The biggest questions in Wi-Fi telephony involve call quality. Whereas security standards have at least been set, QoS specifications are still emerging. What's more, ensuring wireless voice quality involves more than just protocols and traffic prioritization. It also requires ubiquitous radio coverage and smooth handoffs between APs.
All Wi-Fi clients need to share the same airwaves, so some kind of traffic prioritization mechanism is a must for voice links. The most popular is SpectraLink Voice Priority (SVP), a proprietary protocol that only works with SpectraLink phones and requires the NetLink SVP Server, a management device that can prioritize up to 850 simultaneous calls.
To make SVP work with nonvoice devices, QoS needs to be enforced by APs so that voice is always given priority over data. Most enterprise-class APs made in the last year do support it, as SpectraLink licenses SVP free to AP vendors. Thanks to its heritage in non-IP cordless telephony, SpectraLink is such a dominant player in the Wi-Fi handset market that even competitors such as Cisco, Avaya, and Extreme Networks include SVP in their APs.
Still, SVP is unlikely to survive in the long term. The IEEE is developing its own QoS standard, 802.11e, which will go beyond prioritization. Instead of simply giving some packets preferential treatment, it will likely let APs provision bandwidth to simulate circuit switching. This proposal is somewhat controversial: 802.11 chip leader Atheros opposes it because it makes less efficient use of bandwidth than simple prioritization.

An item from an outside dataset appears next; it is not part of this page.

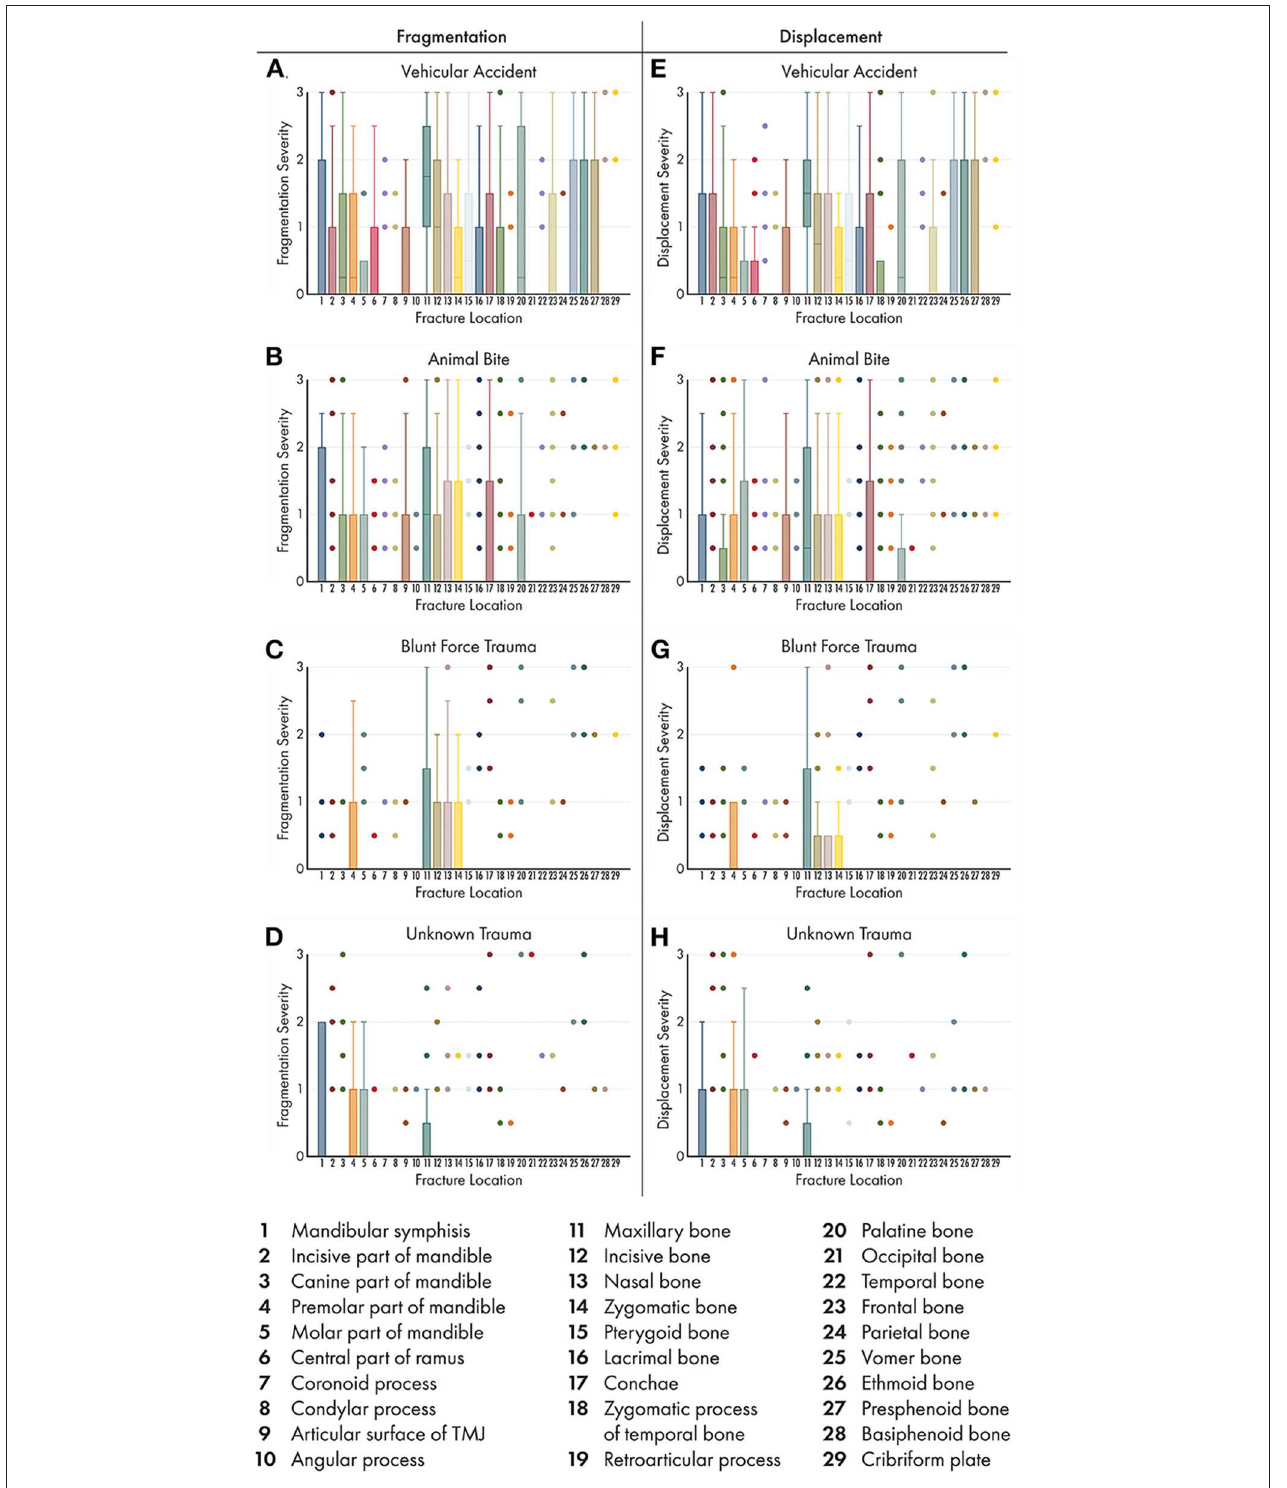
FIGURE 13 | Box and whisker plots of fracture morphology by trauma etiology and fracture location. Box and whisker plots were used to demonstrate the severity of fragmentation (A–D) and displacement (E–H) of fractures occurring at each location based on trauma etiology. As in part I of this study, only those trauma etiologies that occurred in > 20 cases were included for analysis. Boxes and whiskers represent the majority of the fractures recorded. Colored dots indicate outliers in the data. Therefore, locations with only colored dots visible indicate that the fragmentation and severity score was 0 (the locations were not fractured) the majority of the time. No attempt was made to determine significance in patterns across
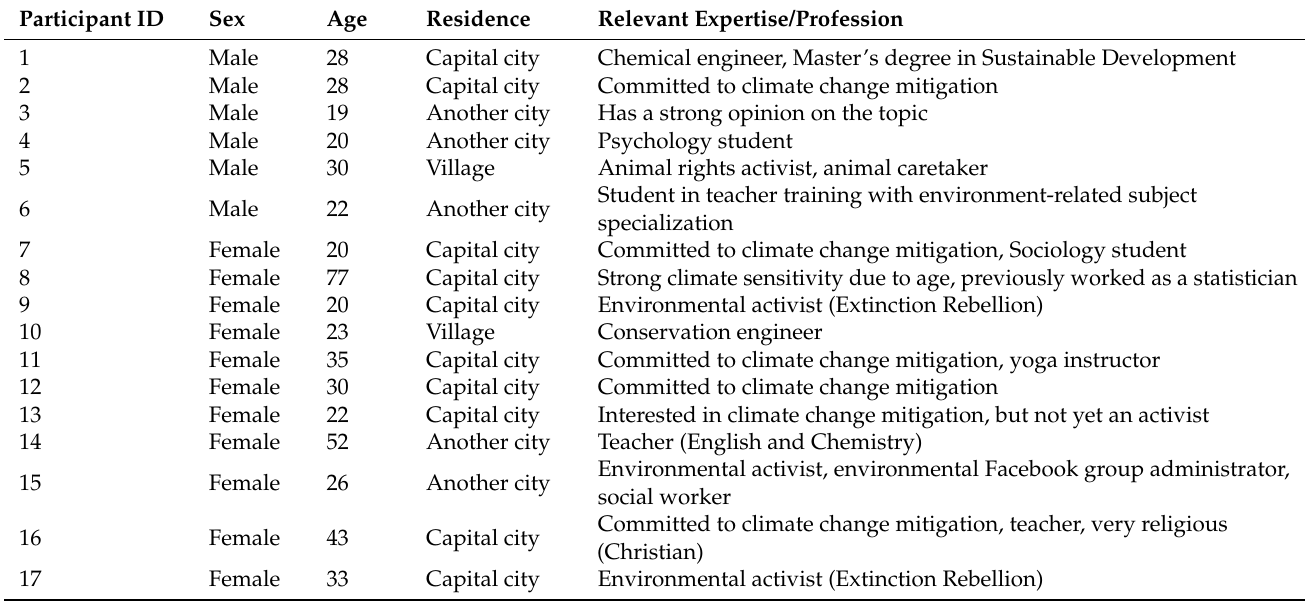
Table 1. The main characteristics of the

However, the company has committed to implementing it if passed--something that seems likely given its support from Cisco. 802.11e will also add better power management, which isn't strictly related to QoS, but is helpful for VoIP because it makes the battery life of Wi-Fi devices nearly as long as cell phones'.
Vendor disagreements mean that the full 802.11e standard won't be ratified until mid-2005, but the part of it that handles SVP-style prioritization has been ready since early 2004. The Wi-Fi Alliance has branded this element as Wi-Fi Multimedia Extensions (WMM, also known as WME) and began certifying products for interoperability in August. The first of these should be shipping around now, which gives network managers planning Wi-Fi telephony another dilemma: Is prioritization good enough, or should they wait for bandwidth provisioning?